┌─ Dataset excerpts
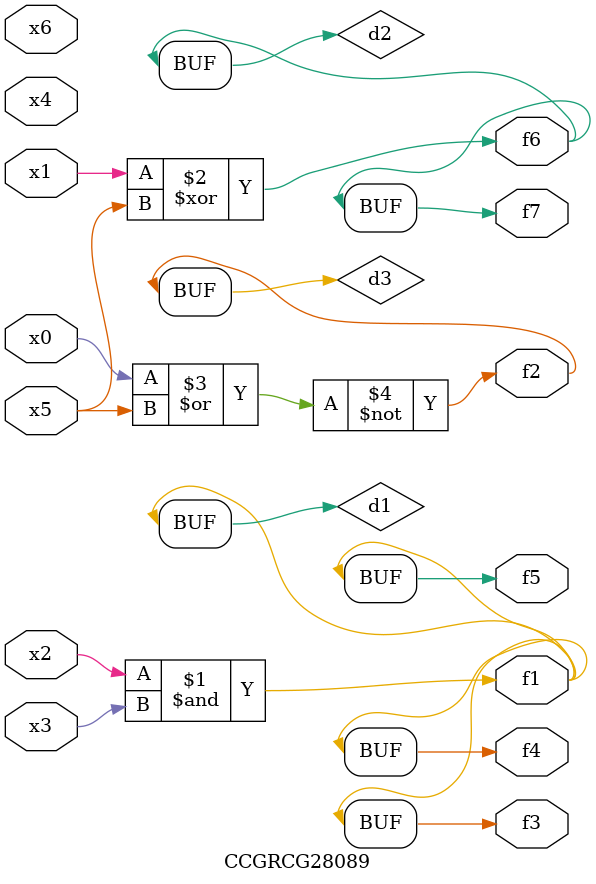
<source format=v>
module CCGRCG28089(
	input x0, x1, x2, x3, x4, x5, x6,
	output f1, f2, f3, f4, f5, f6, f7
);

	wire d1, d2, d3;

	and (d1, x2, x3);
	xor (d2, x1, x5);
	nor (d3, x0, x5);
	assign f1 = d1;
	assign f2 = d3;
	assign f3 = d1;
	assign f4 = d1;
	assign f5 = d1;
	assign f6 = d2;
	assign f7 = d2;
endmodule

</source>
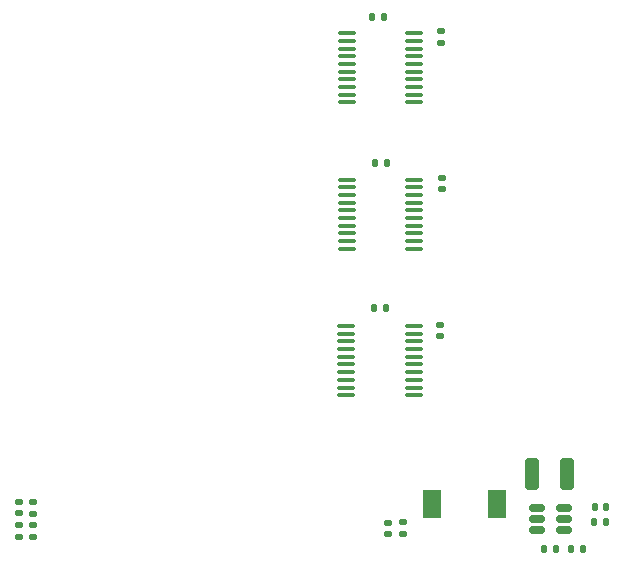
<source format=gbr>
%TF.GenerationSoftware,KiCad,Pcbnew,9.0.7*%
%TF.CreationDate,2026-02-14T10:56:32+01:00*%
%TF.ProjectId,ESP32_5V,45535033-325f-4355-962e-6b696361645f,rev?*%
%TF.SameCoordinates,Original*%
%TF.FileFunction,Paste,Top*%
%TF.FilePolarity,Positive*%
%FSLAX46Y46*%
G04 Gerber Fmt 4.6, Leading zero omitted, Abs format (unit mm)*
G04 Created by KiCad (PCBNEW 9.0.7) date 2026-02-14 10:56:32*
%MOMM*%
%LPD*%
G01*
G04 APERTURE LIST*
G04 Aperture macros list*
%AMRoundRect*
0 Rectangle with rounded corners*
0 $1 Rounding radius*
0 $2 $3 $4 $5 $6 $7 $8 $9 X,Y pos of 4 corners*
0 Add a 4 corners polygon primitive as box body*
4,1,4,$2,$3,$4,$5,$6,$7,$8,$9,$2,$3,0*
0 Add four circle primitives for the rounded corners*
1,1,$1+$1,$2,$3*
1,1,$1+$1,$4,$5*
1,1,$1+$1,$6,$7*
1,1,$1+$1,$8,$9*
0 Add four rect primitives between the rounded corners*
20,1,$1+$1,$2,$3,$4,$5,0*
20,1,$1+$1,$4,$5,$6,$7,0*
20,1,$1+$1,$6,$7,$8,$9,0*
20,1,$1+$1,$8,$9,$2,$3,0*%
G04 Aperture macros list end*
%ADD10RoundRect,0.135000X0.135000X0.185000X-0.135000X0.185000X-0.135000X-0.185000X0.135000X-0.185000X0*%
%ADD11RoundRect,0.147500X-0.172500X0.147500X-0.172500X-0.147500X0.172500X-0.147500X0.172500X0.147500X0*%
%ADD12RoundRect,0.135000X-0.135000X-0.185000X0.135000X-0.185000X0.135000X0.185000X-0.135000X0.185000X0*%
%ADD13RoundRect,0.140000X-0.170000X0.140000X-0.170000X-0.140000X0.170000X-0.140000X0.170000X0.140000X0*%
%ADD14RoundRect,0.100000X-0.637500X-0.100000X0.637500X-0.100000X0.637500X0.100000X-0.637500X0.100000X0*%
%ADD15RoundRect,0.135000X0.185000X-0.135000X0.185000X0.135000X-0.185000X0.135000X-0.185000X-0.135000X0*%
%ADD16RoundRect,0.250000X0.325000X1.100000X-0.325000X1.100000X-0.325000X-1.100000X0.325000X-1.100000X0*%
%ADD17RoundRect,0.140000X-0.140000X-0.170000X0.140000X-0.170000X0.140000X0.170000X-0.140000X0.170000X0*%
%ADD18RoundRect,0.150000X-0.512500X-0.150000X0.512500X-0.150000X0.512500X0.150000X-0.512500X0.150000X0*%
%ADD19R,1.500000X2.400000*%
G04 APERTURE END LIST*
D10*
%TO.C,R10*%
X118260000Y-89500000D03*
X117240000Y-89500000D03*
%TD*%
%TO.C,R9*%
X120510000Y-89500000D03*
X119490000Y-89500000D03*
%TD*%
D11*
%TO.C,D2*%
X73991724Y-85551587D03*
X73991724Y-86521587D03*
%TD*%
D12*
%TO.C,R8*%
X121480000Y-87250000D03*
X122500000Y-87250000D03*
%TD*%
D13*
%TO.C,C3*%
X108500000Y-45700000D03*
X108500000Y-46660000D03*
%TD*%
D12*
%TO.C,R2*%
X102950000Y-56850000D03*
X103970000Y-56850000D03*
%TD*%
D14*
%TO.C,U5*%
X100525000Y-45850000D03*
X100525000Y-46500000D03*
X100525000Y-47150000D03*
X100525000Y-47800000D03*
X100525000Y-48450000D03*
X100525000Y-49100000D03*
X100525000Y-49750000D03*
X100525000Y-50400000D03*
X100525000Y-51050000D03*
X100525000Y-51700000D03*
X106250000Y-51700000D03*
X106250000Y-51050000D03*
X106250000Y-50400000D03*
X106250000Y-49750000D03*
X106250000Y-49100000D03*
X106250000Y-48450000D03*
X106250000Y-47800000D03*
X106250000Y-47150000D03*
X106250000Y-46500000D03*
X106250000Y-45850000D03*
%TD*%
D15*
%TO.C,R4*%
X74000000Y-88520000D03*
X74000000Y-87500000D03*
%TD*%
D14*
%TO.C,U1*%
X100525000Y-58250000D03*
X100525000Y-58900000D03*
X100525000Y-59550000D03*
X100525000Y-60200000D03*
X100525000Y-60850000D03*
X100525000Y-61500000D03*
X100525000Y-62150000D03*
X100525000Y-62800000D03*
X100525000Y-63450000D03*
X100525000Y-64100000D03*
X106250000Y-64100000D03*
X106250000Y-63450000D03*
X106250000Y-62800000D03*
X106250000Y-62150000D03*
X106250000Y-61500000D03*
X106250000Y-60850000D03*
X106250000Y-60200000D03*
X106250000Y-59550000D03*
X106250000Y-58900000D03*
X106250000Y-58250000D03*
%TD*%
D15*
%TO.C,R7*%
X72750000Y-88520000D03*
X72750000Y-87500000D03*
%TD*%
D16*
%TO.C,C7*%
X119137500Y-83150000D03*
X116187500Y-83150000D03*
%TD*%
D13*
%TO.C,C1*%
X108600000Y-58100000D03*
X108600000Y-59060000D03*
%TD*%
%TO.C,C10*%
X105250000Y-87270000D03*
X105250000Y-88230000D03*
%TD*%
D12*
%TO.C,R3*%
X102865000Y-69100000D03*
X103885000Y-69100000D03*
%TD*%
D11*
%TO.C,D1*%
X72750000Y-85530000D03*
X72750000Y-86500000D03*
%TD*%
D17*
%TO.C,C8*%
X121540000Y-86000000D03*
X122500000Y-86000000D03*
%TD*%
D13*
%TO.C,C2*%
X108425000Y-70550000D03*
X108425000Y-71510000D03*
%TD*%
D18*
%TO.C,U4*%
X116612500Y-86050000D03*
X116612500Y-87000000D03*
X116612500Y-87950000D03*
X118887500Y-87950000D03*
X118887500Y-87000000D03*
X118887500Y-86050000D03*
%TD*%
D12*
%TO.C,R1*%
X102690000Y-44450000D03*
X103710000Y-44450000D03*
%TD*%
D19*
%TO.C,L1*%
X113250000Y-85750000D03*
X107750000Y-85750000D03*
%TD*%
D14*
%TO.C,U2*%
X100500000Y-70650000D03*
X100500000Y-71300000D03*
X100500000Y-71950000D03*
X100500000Y-72600000D03*
X100500000Y-73250000D03*
X100500000Y-73900000D03*
X100500000Y-74550000D03*
X100500000Y-75200000D03*
X100500000Y-75850000D03*
X100500000Y-76500000D03*
X106225000Y-76500000D03*
X106225000Y-75850000D03*
X106225000Y-75200000D03*
X106225000Y-74550000D03*
X106225000Y-73900000D03*
X106225000Y-73250000D03*
X106225000Y-72600000D03*
X106225000Y-71950000D03*
X106225000Y-71300000D03*
X106225000Y-70650000D03*
%TD*%
D13*
%TO.C,C9*%
X104000000Y-87290000D03*
X104000000Y-88250000D03*
%TD*%
M02*

</source>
└─
Every line in the data above that includes the word "macros" should be copied.

● **Reply**
G04 Aperture macros list*
G04 Aperture macros list end*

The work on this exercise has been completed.